DIRECTION:
Copy the listing below line for line, without changing anything and with the pictures left out.

ROWS:
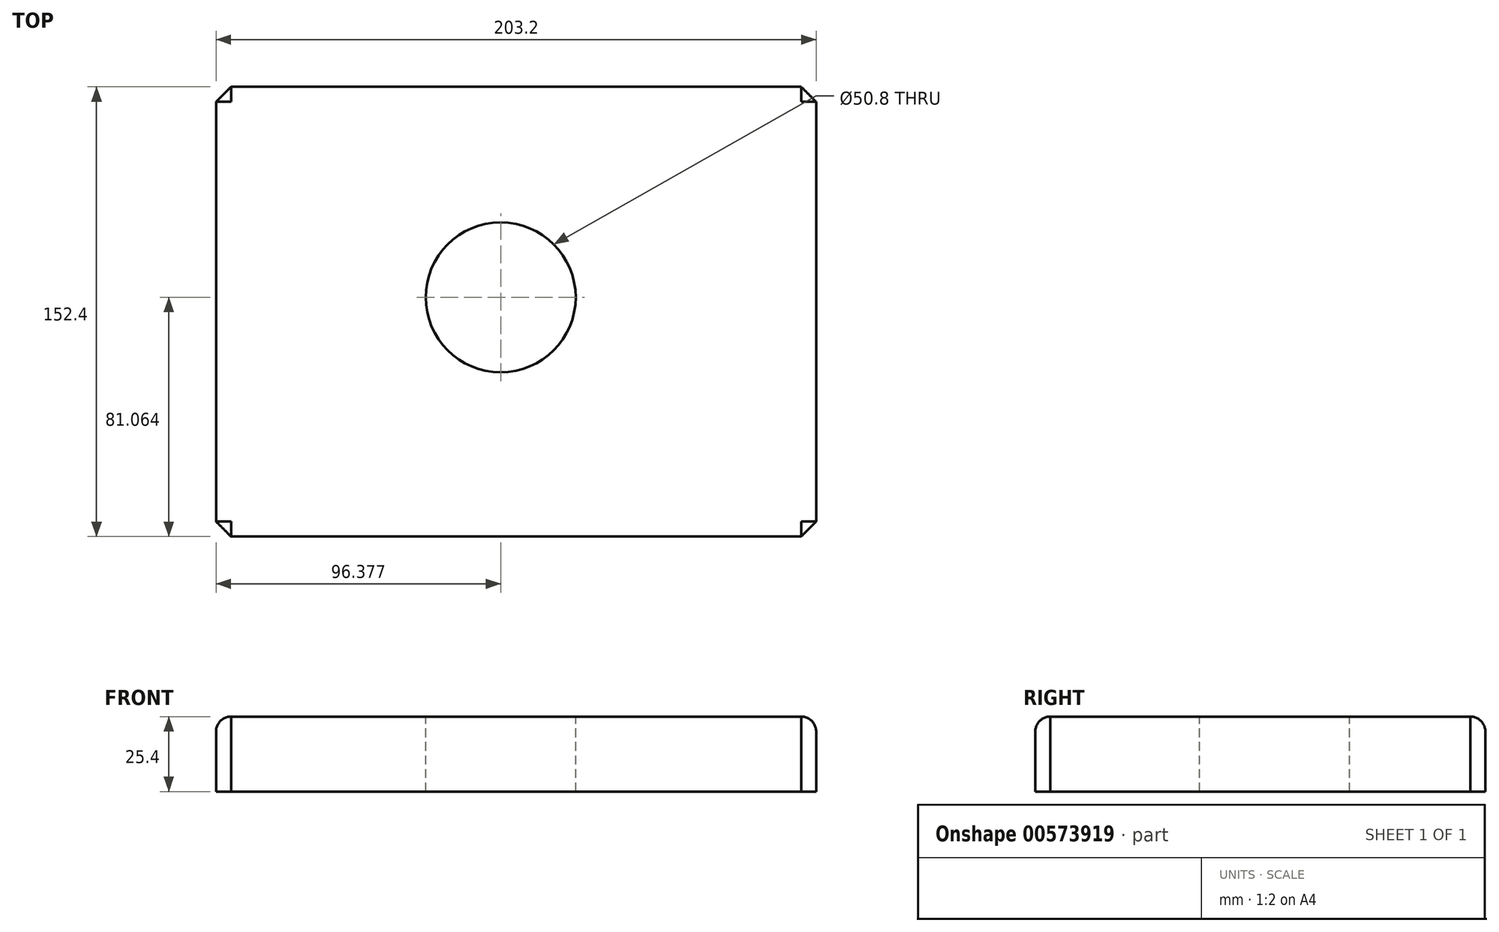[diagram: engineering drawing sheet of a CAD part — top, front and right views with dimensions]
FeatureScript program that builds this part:
annotation { "Feature Type Name" : "Feature", "Feature Type Description" : "" }
export const myFeature = defineFeature(function(context is Context, id is Id, definition is map)
    precondition{}
    {
        {
            var Q0;
            Q0=qCreatedBy(makeId("Top.planeOp"),FACE);
            var sketch = newSketch(context, id + "F0", { "sketchPlane" : qUnion([Q0])});
            skLineSegment(sketch, "E0.bottom", {"start": v(-46.37, -39.69) * mm, "end": v(156.83, -39.69) * mm});
            skLineSegment(sketch, "E0.top", {"start": v(-46.37, 112.71) * mm, "end": v(156.83, 112.71) * mm});
            skLineSegment(sketch, "E0.left", {"start": v(-46.37, -39.69) * mm, "end": v(-46.37, 112.71) * mm});
            skLineSegment(sketch, "E0.right", {"start": v(156.83, -39.69) * mm, "end": v(156.83, 112.71) * mm});
            skSolve(sketch);
        }
        {
            var Q0;
            Q0 = qSketchRegion(id + "F0", true);
            extrude(context, id + "F1", {"entities" : qUnion([Q0]), "depth" : 25.4 * mm, "offsetDistance" : 25.4 * mm});
        }
        {
            var Q0;
            Q0=makeQuery(id+"F1.opExtrude","CAP_FACE",FACE,{"disambiguationData":[OSD([sQuery(id+"F0.wireOp",EDGE,"E0.bottom"),sQuery(id+"F0.wireOp",EDGE,"E0.top"),sQuery(id+"F0.wireOp",EDGE,"E0.left"),sQuery(id+"F0.wireOp",EDGE,"E0.right")])],"isStart":false});
            var Q1;
            Q1=makeQuery(id+"F1.opExtrude","CAP_EDGE",EDGE,{"disambiguationData":[OSD([sQuery(id+"F0.wireOp",EDGE,"E0.bottom")])],"isStart":false});
            var Q2;
            Q2=makeQuery(id+"F1.opExtrude","CAP_EDGE",EDGE,{"disambiguationData":[OSD([sQuery(id+"F0.wireOp",EDGE,"E0.left")])],"isStart":false});
            var Q3;
            Q3=makeQuery(id+"F1.opExtrude","CAP_EDGE",EDGE,{"disambiguationData":[OSD([sQuery(id+"F0.wireOp",EDGE,"E0.top")])],"isStart":false});
            var Q4;
            Q4=makeQuery(id+"F1.opExtrude","CAP_EDGE",EDGE,{"disambiguationData":[OSD([sQuery(id+"F0.wireOp",EDGE,"E0.right")])],"isStart":false});
            fillet(context, id + "F2", {"entities" : qUnion([Q0, Q1, Q2, Q3, Q4]), "radius" : 5.08 * mm, "tangentPropagation" : true, "allowEdgeOverflow" : false});
        }
        {
            var Q0;
            Q0=makeQuery(id+"F1.opExtrude","SWEPT_EDGE",EDGE,{"disambiguationData":[OSD([sQuery(id+"F0.wireOp",EDGE,"E0.bottom"),sQuery(id+"F0.wireOp",EDGE,"E0.left")])]});
            var Q1;
            Q1=makeQuery(id+"F1.opExtrude","SWEPT_EDGE",EDGE,{"disambiguationData":[OSD([sQuery(id+"F0.wireOp",EDGE,"E0.bottom"),sQuery(id+"F0.wireOp",EDGE,"E0.right")])]});
            var Q2;
            Q2=makeQuery(id+"F1.opExtrude","SWEPT_EDGE",EDGE,{"disambiguationData":[OSD([sQuery(id+"F0.wireOp",EDGE,"E0.top"),sQuery(id+"F0.wireOp",EDGE,"E0.right")])]});
            var Q3;
            Q3=makeQuery(id+"F1.opExtrude","SWEPT_EDGE",EDGE,{"disambiguationData":[OSD([sQuery(id+"F0.wireOp",EDGE,"E0.top"),sQuery(id+"F0.wireOp",EDGE,"E0.left")])]});
            chamfer(context, id + "F3", {"entities" : qUnion([Q0, Q1, Q2, Q3]), "width" : 5.08 * mm, "tangentPropagation" : true});
        }
        {
            var Q0;
            Q0=makeQuery(id+"F1.opExtrude","CAP_FACE",FACE,{"disambiguationData":[OSD([sQuery(id+"F0.wireOp",EDGE,"E0.bottom"),sQuery(id+"F0.wireOp",EDGE,"E0.top"),sQuery(id+"F0.wireOp",EDGE,"E0.left"),sQuery(id+"F0.wireOp",EDGE,"E0.right")])],"isStart":false});
            var sketch = newSketch(context, id + "F4", { "sketchPlane" : qUnion([Q0])});
            skCircle(sketch, "E1", {"center": v(50, 41.37) * mm, "radius": 25.4 * mm});
            skSolve(sketch);
        }
        {
            var Q0;
            Q0=makeQuery(id+"F4.imprint","IMPRINT",FACE,{"disambiguationData":[TD([[makeQuery(id+"F4.imprint","IMPRINT",EDGE,{"derivedFrom":sQuery(id+"F4.wireOp",EDGE,"E1")}),1.0]])]});
            extrude(context, id + "F5", {"entities" : qUnion([Q0]), "operationType" : NewBodyOperationType.REMOVE, "oppositeDirection" : true, "depth" : 25.4 * mm, "offsetDistance" : 25.4 * mm});
        }
    });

WRITTEN SOLUTION:
[diagram: engineering drawing sheet of a CAD part — top, front and right views with dimensions]
FeatureScript program that builds this part:
annotation { "Feature Type Name" : "Feature", "Feature Type Description" : "" }
export const myFeature = defineFeature(function(context is Context, id is Id, definition is map)
    precondition{}
    {
        {
            var Q0;
            Q0=qCreatedBy(makeId("Top.planeOp"),FACE);
            var sketch = newSketch(context, id + "F0", { "sketchPlane" : qUnion([Q0])});
            skLineSegment(sketch, "E0.bottom", {"start": v(-46.37, -39.69) * mm, "end": v(156.83, -39.69) * mm});
            skLineSegment(sketch, "E0.top", {"start": v(-46.37, 112.71) * mm, "end": v(156.83, 112.71) * mm});
            skLineSegment(sketch, "E0.left", {"start": v(-46.37, -39.69) * mm, "end": v(-46.37, 112.71) * mm});
            skLineSegment(sketch, "E0.right", {"start": v(156.83, -39.69) * mm, "end": v(156.83, 112.71) * mm});
            skSolve(sketch);
        }
        {
            var Q0;
            Q0 = qSketchRegion(id + "F0", true);
            extrude(context, id + "F1", {"entities" : qUnion([Q0]), "depth" : 25.4 * mm, "offsetDistance" : 25.4 * mm});
        }
        {
            var Q0;
            Q0=makeQuery(id+"F1.opExtrude","CAP_FACE",FACE,{"disambiguationData":[OSD([sQuery(id+"F0.wireOp",EDGE,"E0.bottom"),sQuery(id+"F0.wireOp",EDGE,"E0.top"),sQuery(id+"F0.wireOp",EDGE,"E0.left"),sQuery(id+"F0.wireOp",EDGE,"E0.right")])],"isStart":false});
            var Q1;
            Q1=makeQuery(id+"F1.opExtrude","CAP_EDGE",EDGE,{"disambiguationData":[OSD([sQuery(id+"F0.wireOp",EDGE,"E0.bottom")])],"isStart":false});
            var Q2;
            Q2=makeQuery(id+"F1.opExtrude","CAP_EDGE",EDGE,{"disambiguationData":[OSD([sQuery(id+"F0.wireOp",EDGE,"E0.left")])],"isStart":false});
            var Q3;
            Q3=makeQuery(id+"F1.opExtrude","CAP_EDGE",EDGE,{"disambiguationData":[OSD([sQuery(id+"F0.wireOp",EDGE,"E0.top")])],"isStart":false});
            var Q4;
            Q4=makeQuery(id+"F1.opExtrude","CAP_EDGE",EDGE,{"disambiguationData":[OSD([sQuery(id+"F0.wireOp",EDGE,"E0.right")])],"isStart":false});
            fillet(context, id + "F2", {"entities" : qUnion([Q0, Q1, Q2, Q3, Q4]), "radius" : 5.08 * mm, "tangentPropagation" : true, "allowEdgeOverflow" : false});
        }
        {
            var Q0;
            Q0=makeQuery(id+"F1.opExtrude","SWEPT_EDGE",EDGE,{"disambiguationData":[OSD([sQuery(id+"F0.wireOp",EDGE,"E0.bottom"),sQuery(id+"F0.wireOp",EDGE,"E0.left")])]});
            var Q1;
            Q1=makeQuery(id+"F1.opExtrude","SWEPT_EDGE",EDGE,{"disambiguationData":[OSD([sQuery(id+"F0.wireOp",EDGE,"E0.bottom"),sQuery(id+"F0.wireOp",EDGE,"E0.right")])]});
            var Q2;
            Q2=makeQuery(id+"F1.opExtrude","SWEPT_EDGE",EDGE,{"disambiguationData":[OSD([sQuery(id+"F0.wireOp",EDGE,"E0.top"),sQuery(id+"F0.wireOp",EDGE,"E0.right")])]});
            var Q3;
            Q3=makeQuery(id+"F1.opExtrude","SWEPT_EDGE",EDGE,{"disambiguationData":[OSD([sQuery(id+"F0.wireOp",EDGE,"E0.top"),sQuery(id+"F0.wireOp",EDGE,"E0.left")])]});
            chamfer(context, id + "F3", {"entities" : qUnion([Q0, Q1, Q2, Q3]), "width" : 5.08 * mm, "tangentPropagation" : true});
        }
        {
            var Q0;
            Q0=makeQuery(id+"F1.opExtrude","CAP_FACE",FACE,{"disambiguationData":[OSD([sQuery(id+"F0.wireOp",EDGE,"E0.bottom"),sQuery(id+"F0.wireOp",EDGE,"E0.top"),sQuery(id+"F0.wireOp",EDGE,"E0.left"),sQuery(id+"F0.wireOp",EDGE,"E0.right")])],"isStart":false});
            var sketch = newSketch(context, id + "F4", { "sketchPlane" : qUnion([Q0])});
            skCircle(sketch, "E1", {"center": v(50, 41.37) * mm, "radius": 25.4 * mm});
            skSolve(sketch);
        }
        {
            var Q0;
            Q0=makeQuery(id+"F4.imprint","IMPRINT",FACE,{"disambiguationData":[TD([[makeQuery(id+"F4.imprint","IMPRINT",EDGE,{"derivedFrom":sQuery(id+"F4.wireOp",EDGE,"E1")}),1.0]])]});
            extrude(context, id + "F5", {"entities" : qUnion([Q0]), "operationType" : NewBodyOperationType.REMOVE, "oppositeDirection" : true, "depth" : 25.4 * mm, "offsetDistance" : 25.4 * mm});
        }
    });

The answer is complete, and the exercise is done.